EEG Biomarkers Powered by Machine Learning for Precision Psychiatry
EEG Towards Clinical Outcomes
4/9/25, 1:35 PM - 4/9/25, 2:10 PM (US/Eastern) (35 minutes)

EEG Biomarkers Powered by Machine Learning for Precision Psychiatry
Yu Zhang
Associate Professor at Lehigh University
Associate Professor at Lehigh University

Dr. Yu Zhang is an Associate Professor of Bioengineering and of Electrical and Computer Engineering at Lehigh University. He was a Postdoctoral Research Fellow in the Department of Psychiatry and Behavioral Sciences at Stanford University, and in the Biomedical Research Imaging Center at the University of North Carolina, Chapel Hill. In the past decade, he has been mainly working on data-driven neural pattern decoding and biomarker discovery using multimodal neuroimaging techniques for personalized medicine of mental disorders. He is the author of over 140 peer-reviewed papers that have been published in prestigious journals and conferences, such as Nature Biomedical Engineering, Nature Mental Health, Nature Human Behaviour, Nature Biotechnology, JAMA Network Open, Molecular Psychiatry, Translational Psychiatry, NeuroImage, Proceedings of the IEEE, IEEE Trans. Neural Netw. Learn. Syst., IEEE Trans. Biomed. Eng., Pattern Recognition, MICCAI, AAAI, and ICASSP. He is a Senior Member of the IEEE and serves as Associate Editor for Journals including Frontiers in Neuroscience and Network Modeling Analysis in Health Informatics and Bioinformatics. His research interests include computational neuroscience, brain network, machine learning, brain-computer interface, biomedical signal processing, and medical imaging computing.

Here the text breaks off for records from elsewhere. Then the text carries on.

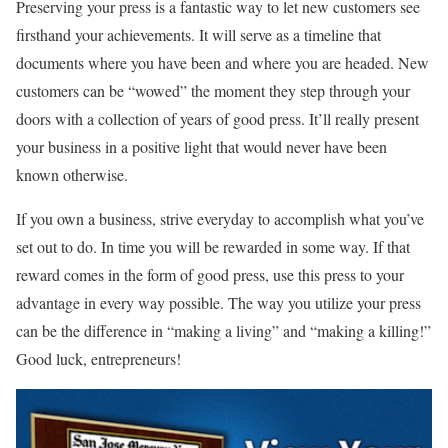
Preserving your press is a fantastic way to let new customers see
firsthand your achievements. It will serve as a timeline that
documents where you have been and where you are headed. New
customers can be “wowed” the moment they step through your
doors with a collection of years of good press. It’ll really present
your business in a positive light that would never have been
known otherwise.
If you own a business, strive everyday to accomplish what you’ve
set out to do. In time you will be rewarded in some way. If that
reward comes in the form of good press, use this press to your
advantage in every way possible. The way you utilize your press
can be the difference in “making a living” and “making a killing!”
Good luck, entrepreneurs!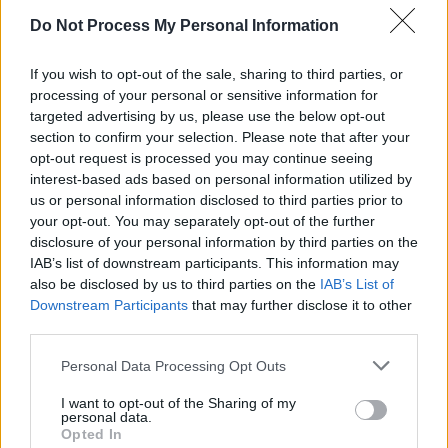
Do Not Process My Personal Information
If you wish to opt-out of the sale, sharing to third parties, or
processing of your personal or sensitive information for
targeted advertising by us, please use the below opt-out
section to confirm your selection. Please note that after your
opt-out request is processed you may continue seeing
interest-based ads based on personal information utilized by
us or personal information disclosed to third parties prior to
your opt-out. You may separately opt-out of the further
disclosure of your personal information by third parties on the
IAB’s list of downstream participants. This information may
also be disclosed by us to third parties on the
IAB’s List of
Advertisement
Downstream Participants
that may further disclose it to other
third parties.
Personal Data Processing Opt Outs
Share This Article:
I want to opt-out of the Sharing of my
personal data.
Opted In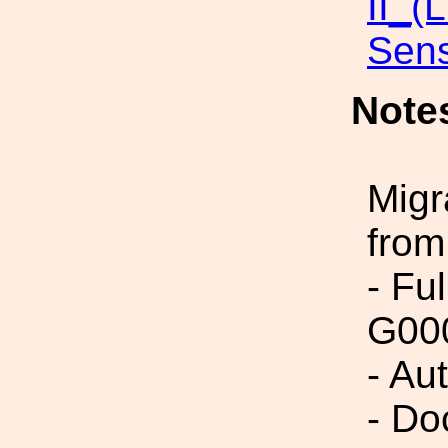
II_(
Sens
Note
Migr
from
- Fu
G00
- Au
- Do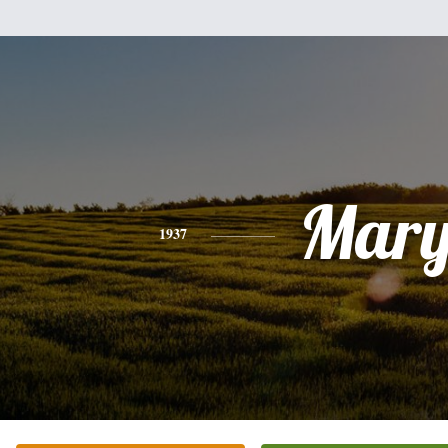
Mar
1937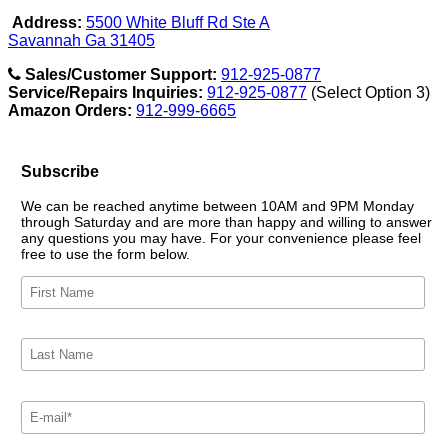
Address:
5500 White Bluff Rd Ste A
Savannah Ga 31405
Sales/Customer Support:
912-925-0877
Service/Repairs Inquiries:
912-925-0877
(Select Option 3)
Amazon Orders:
912-999-6665
Subscribe
We can be reached anytime between 10AM and 9PM Monday
through Saturday and are more than happy and willing to answer
any questions you may have. For your convenience please feel
free to use the form below.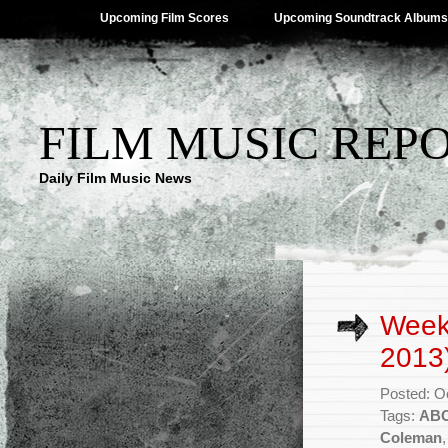
Upcoming Film Scores
Upcoming Soundtrack Albums
FILM MUSIC REP
Daily Film Music News
Week
2013
Posted: O
Tags:
AB
Coleman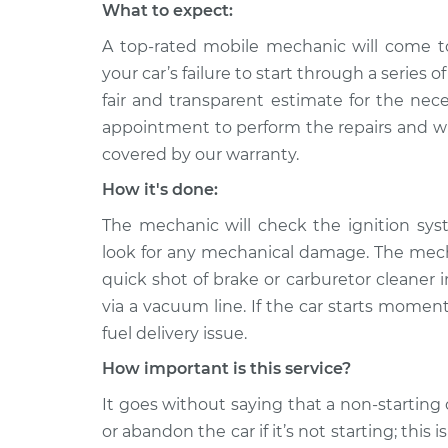
What to expect:
A top-rated mobile mechanic will come t
your car’s failure to start through a series 
fair and transparent estimate for the nec
appointment to perform the repairs and will
covered by our warranty.
How it's done:
The mechanic will check the ignition sys
look for any mechanical damage. The mechan
quick shot of brake or carburetor cleaner in
via a vacuum line. If the car starts moment
fuel delivery issue.
How important is this service?
It goes without saying that a non-starting 
or abandon the car if it’s not starting; this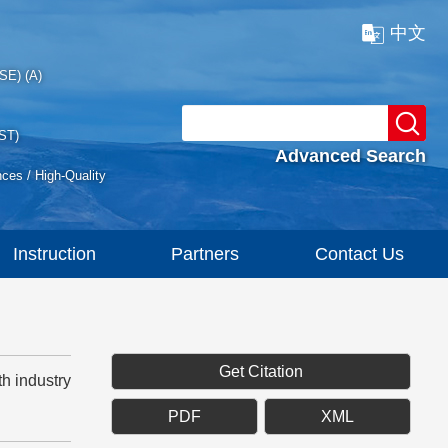
中文
SE) (A)
ST)
Advanced Search
nces / High-Quality
Instruction
Partners
Contact Us
Get Citation
h industry
PDF
XML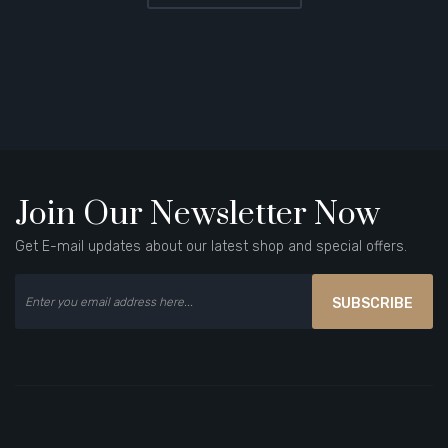
Join Our Newsletter Now
Get E-mail updates about our latest shop and special offers.
SUBSCRIBE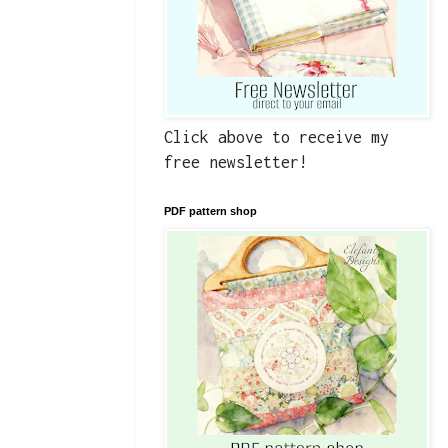
Click above to receive my
free newsletter!
PDF pattern shop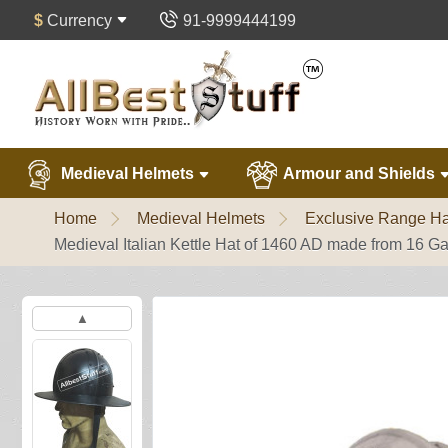
$
Currency
91-9999444199
Medieval Helmets
Armour and Shields
Home
Medieval Helmets
Exclusive Range Ha
Medieval Italian Kettle Hat of 1460 AD made from 16 G
▲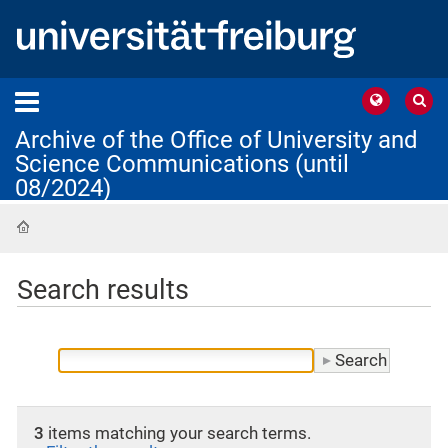
Archive of the Office of University and
Science Communications (until
08/2024)
Home
Search results
3
items matching your search terms.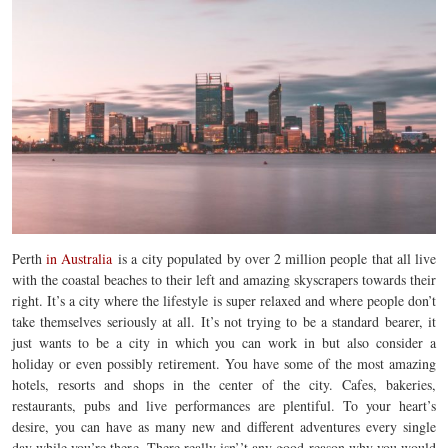
Perth
in Australia
is a
city populated by over 2 million people that all live
with the coastal beaches to their left and amazing skyscrapers towards their
right. It’s a city where the lifestyle is super relaxed and where people don’t
take themselves seriously at all. It’s not trying to be a standard bearer, it
just wants to be a city in which you can work in but also consider a
holiday or even possibly retirement. You have some of the most amazing
hotels, resorts and shops in the center of the city. Cafes, bakeries,
restaurants, pubs and live performances are plentiful. To your heart’s
desire, you can have as many new and different adventures every single
day while you’re there. There really isn’’t any good reason why you would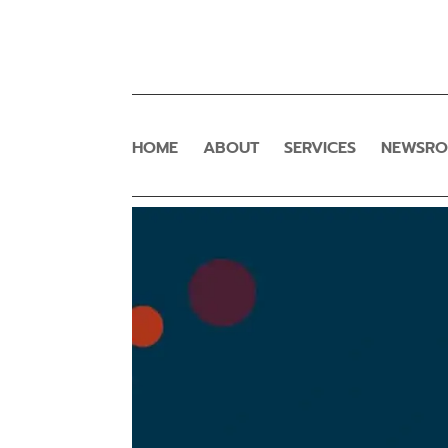
HOME
ABOUT
SERVICES
NEWSR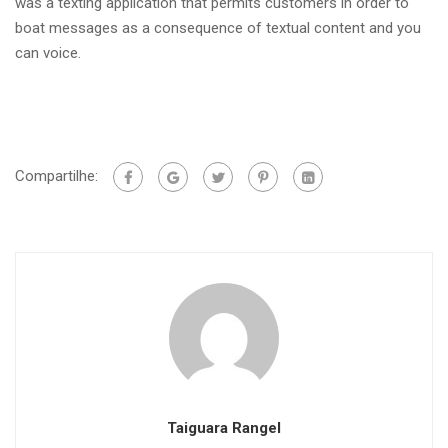
was a texting application that permits customers in order to
boat messages as a consequence of textual content and you
can voice.
Compartilhe:
Taiguara Rangel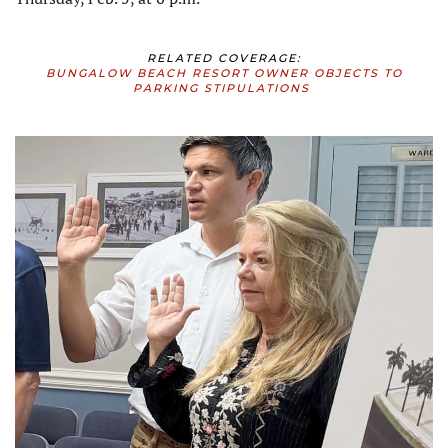
RELATED COVERAGE:
BUNGALOW BEACH RESORT OWNER OBJECTS TO
PARKING STIPULATIONS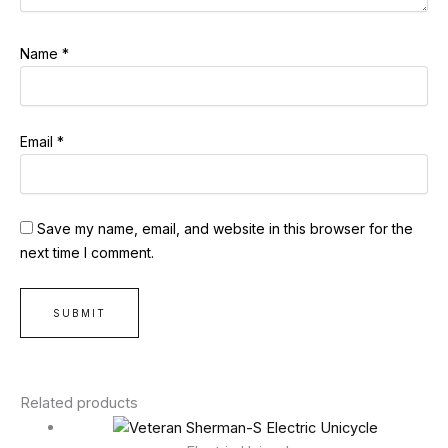
Name
*
Email
*
Save my name, email, and website in this browser for the
next time I comment.
Related products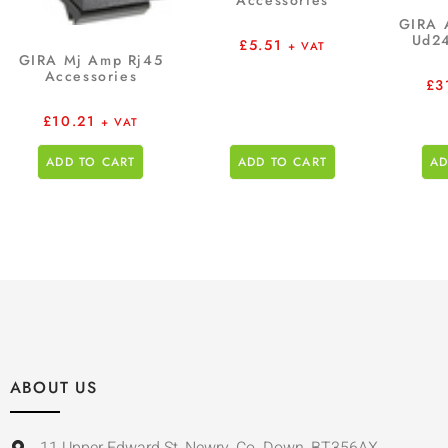
Accessories
GIRA 
Ud24
£
5.51
+ VAT
GIRA Mj Amp Rj45
Accessories
£
3
£
10.21
+ VAT
ADD TO CART
ADD TO CART
AD
ABOUT US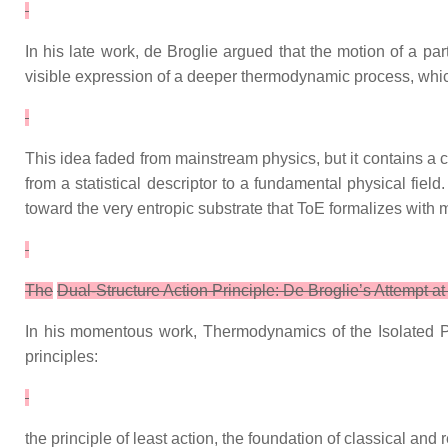
In his late work, de Broglie argued that the motion of a par
visible expression of a deeper thermodynamic process, whi
This idea faded from mainstream physics, but it contains a c
from a statistical descriptor to a fundamental physical fie
toward the very entropic substrate that ToE formalizes with 
The
Dual‑Structure Action Principle: De Broglie’s Attempt at
In his momentous work, Thermodynamics of the Isolated Par
principles:
the principle of least action, the foundation of classical and 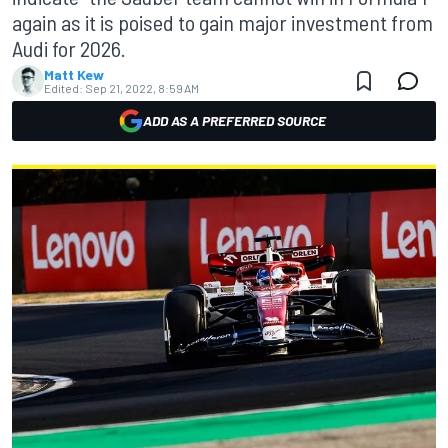
again as it is poised to gain major investment from
Audi for 2026.
Matt Kew
Edited:
Sep 21, 2022, 8:59 AM
ADD AS A PREFERRED SOURCE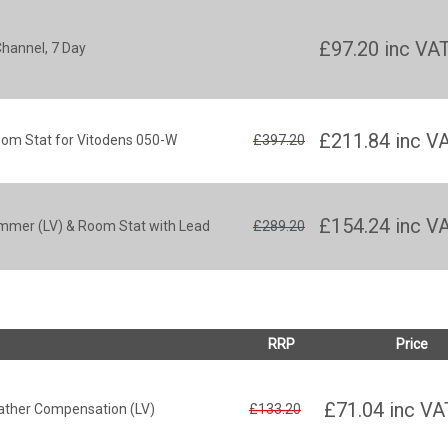
£97.20
inc VA
Channel, 7 Day
£211.84
inc V
oom Stat for Vitodens 050-W
£397.20
£154.24
inc V
mmer (LV) & Room Stat with Lead
£289.20
RRP
Price
£71.04
inc VA
ather Compensation (LV)
£133.20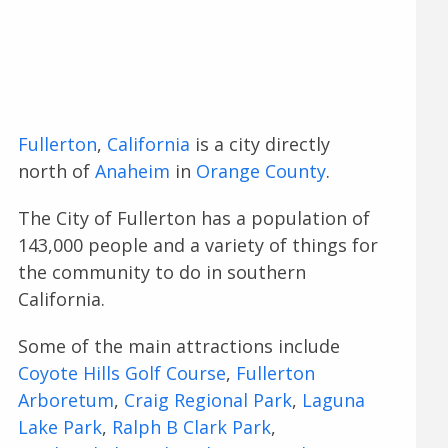
Fullerton
,
California
is a city directly
north of
Anaheim
in
Orange County
.
The City of Fullerton has a population of
143,000 people and a variety of things for
the community to do in southern
California.
Some of the main attractions include
Coyote Hills Golf Course
,
Fullerton
Arboretum
,
Craig Regional Park
,
Laguna
Lake Park
,
Ralph B Clark Park
,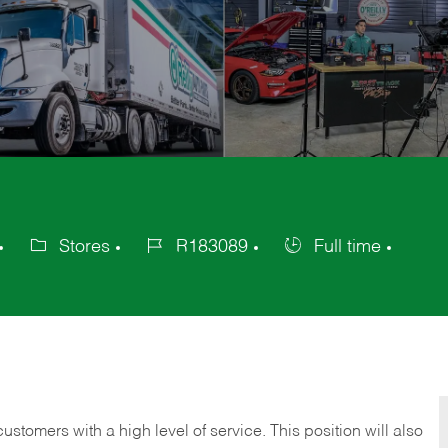
Stores
R183089
Full time
Category
Job
Job
Id
Type
 customers with a high level of service. This position will also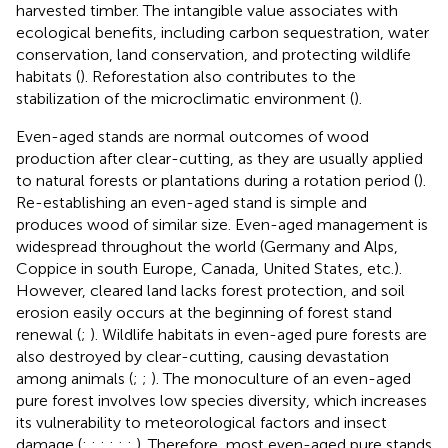
harvested timber. The intangible value associates with
ecological benefits, including carbon sequestration, water
conservation, land conservation, and protecting wildlife
habitats (
). Reforestation also contributes to the
stabilization of the microclimatic environment (
).
Even-aged stands are normal outcomes of wood
production after clear-cutting, as they are usually applied
to natural forests or plantations during a rotation period (
).
Re-establishing an even-aged stand is simple and
produces wood of similar size. Even-aged management is
widespread throughout the world (Germany and Alps,
Coppice in south Europe, Canada, United States, etc.).
However, cleared land lacks forest protection, and soil
erosion easily occurs at the beginning of forest stand
renewal (
;
). Wildlife habitats in even-aged pure forests are
also destroyed by clear-cutting, causing devastation
among animals (
;
;
). The monoculture of an even-aged
pure forest involves low species diversity, which increases
its vulnerability to meteorological factors and insect
damage (
;
;
;
;
;
;
). Therefore, most even-aged pure stands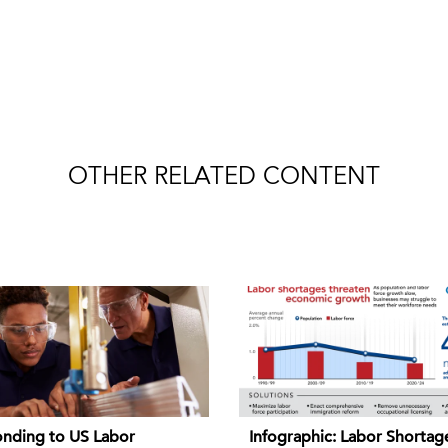
OTHER RELATED CONTENT
nding to US Labor
Infographic: Labor Shortag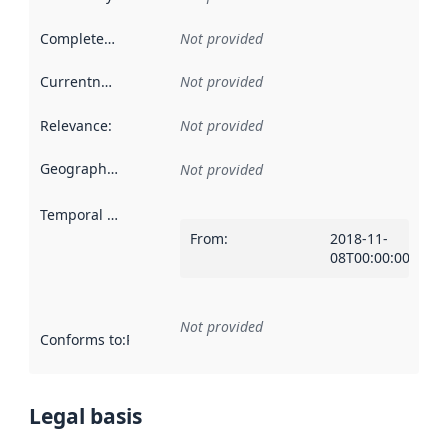
Completeness
:
Not provided
Currentness
:
Not provided
Relevance
:
Not provided
Geographical scope
:
Not provided
Temporal scope
:
From
:
2018-11-
08T00:00:00Z
Not provided
Conforms to
:
Reference to an implementation rule or other spe
Legal basis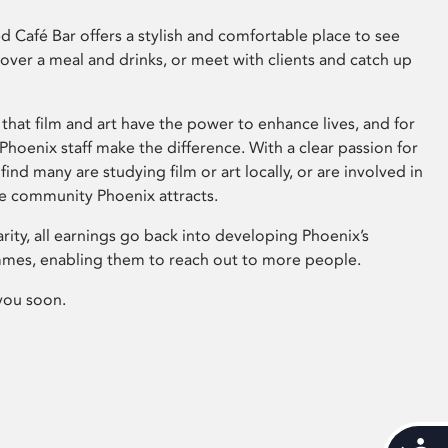
 Café Bar offers a stylish and comfortable place to see
 over a meal and drinks, or meet with clients and catch up
that film and art have the power to enhance lives, and for
hoenix staff make the difference. With a clear passion for
 find many are studying film or art locally, or are involved in
ve community Phoenix attracts.
arity, all earnings go back into developing Phoenix’s
mes, enabling them to reach out to more people.
you soon.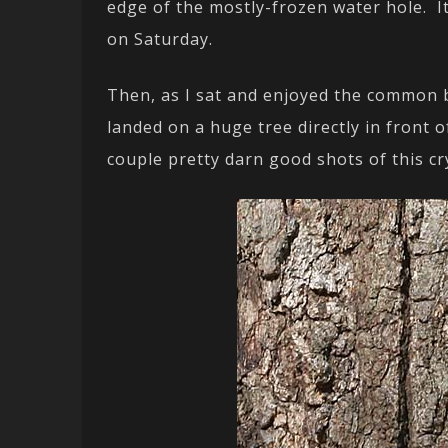
edge of the mostly-frozen water hole. It
on Saturday.
Then, as I sat and enjoyed the common 
landed on a huge tree directly in front 
couple pretty darn good shots of this cr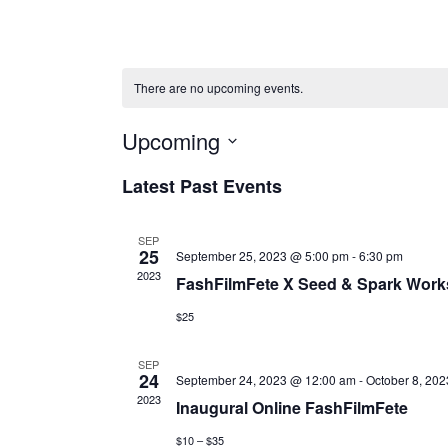
There are no upcoming events.
Upcoming
Select
Latest Past Events
date.
SEP
25
September 25, 2023 @ 5:00 pm
-
6:30 pm
2023
FashFilmFete X Seed & Spark Worksh
$25
SEP
24
September 24, 2023 @ 12:00 am
-
October 8, 20
2023
Inaugural Online FashFilmFete
$10 – $35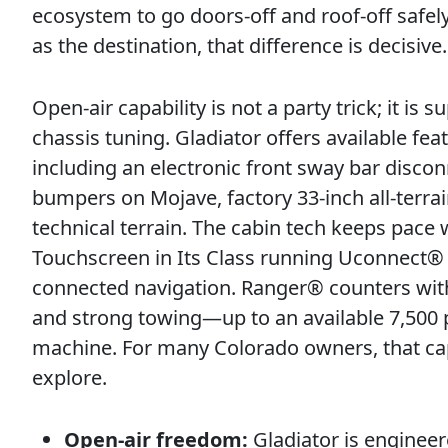
ecosystem to go doors-off and roof-off safel
as the destination, that difference is decisive.
Open-air capability is not a party trick; it i
chassis tuning. Gladiator offers available fe
including an electronic front sway bar disco
bumpers on Mojave, factory 33-inch all-terrain
technical terrain. The cabin tech keeps pace 
Touchscreen in Its Class running Uconnect® 
connected navigation. Ranger® counters with
and strong towing—up to an available 7,500 
machine. For many Colorado owners, that capa
explore.
Open-air freedom:
Gladiator is engineer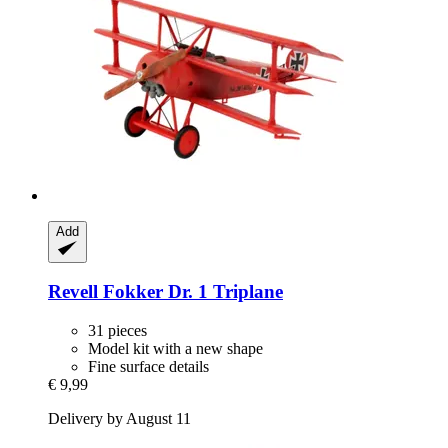
Add
Revell
Fokker Dr. 1 Triplane
31 pieces
Model kit with a new shape
Fine surface details
€ 9,99
Delivery by August 11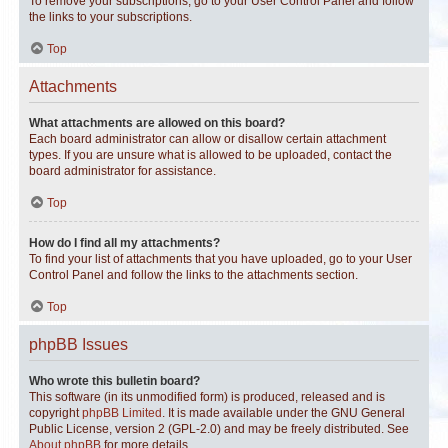
To remove your subscriptions, go to your User Control Panel and follow
the links to your subscriptions.
Top
Attachments
What attachments are allowed on this board?
Each board administrator can allow or disallow certain attachment
types. If you are unsure what is allowed to be uploaded, contact the
board administrator for assistance.
Top
How do I find all my attachments?
To find your list of attachments that you have uploaded, go to your User
Control Panel and follow the links to the attachments section.
Top
phpBB Issues
Who wrote this bulletin board?
This software (in its unmodified form) is produced, released and is
copyright
phpBB Limited
. It is made available under the GNU General
Public License, version 2 (GPL-2.0) and may be freely distributed. See
About phpBB
for more details.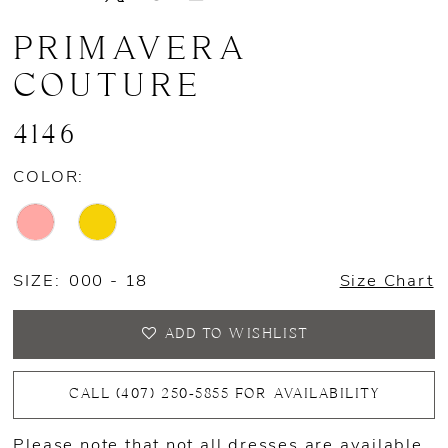
PRIMAVERA
COUTURE
4146
COLOR:
SIZE:
000 - 18
Size Chart
ADD TO WISHLIST
CALL (407) 250‑5855 FOR AVAILABILITY
Please note that not all dresses are available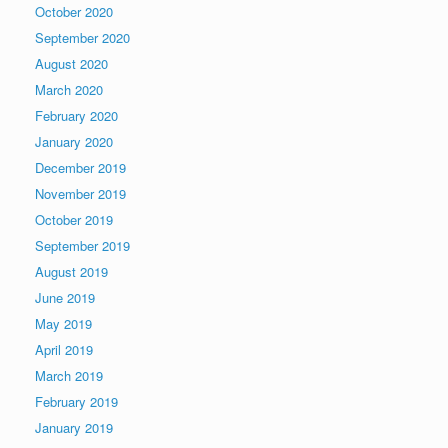
October 2020
September 2020
August 2020
March 2020
February 2020
January 2020
December 2019
November 2019
October 2019
September 2019
August 2019
June 2019
May 2019
April 2019
March 2019
February 2019
January 2019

Psychiatric disorders, such as MDD and PTSD, are among the most common illnesses across the lifespan and the leading cause of ill health and disability worldwide. Conventionally, these disorders are diagnosed by a combination of clinical symptoms. However, the subjective diagnostic framework has caused substantial clinical and neurobiological heterogeneity and largely ignored the frequent comorbidity among diseases. These limitations hinder the understanding of mechanisms underlying the diseases and the search for the right treatment solutions. With the rapid development of neuroimaging technologies, increasing large-scale non-invasive in-vivo neural data has been continually produced worldwide and provides rich resources for the exploration of data-driven objective biomarkers for improved mental health. By exploiting scalable and translatable EEG technologies, artificial intelligence (AI) techniques have attracted the increasing interest of researchers in the fields of smart healthcare and neural engineering. Exploring new theories and applications from the perspective of machine learning/AI may bring unprecedented benefits to establish robust neurobiomarkers for more precise diagnosis, prognosis, and treatment selection, toward precision medicine for psychiatric disorders. In this talk, I will present some of our recent work on neural pattern decoding, brain connectome modeling, and neurobiomarker discovery by leveraging cutting-edge machine learning and data-driven techniques. The presentation topic will cover latent-space biomarker quantification, predictive modeling of brain networks, and unsupervised disease biotyping, for precision diagnosis and personalized treatment of psychiatric disorders.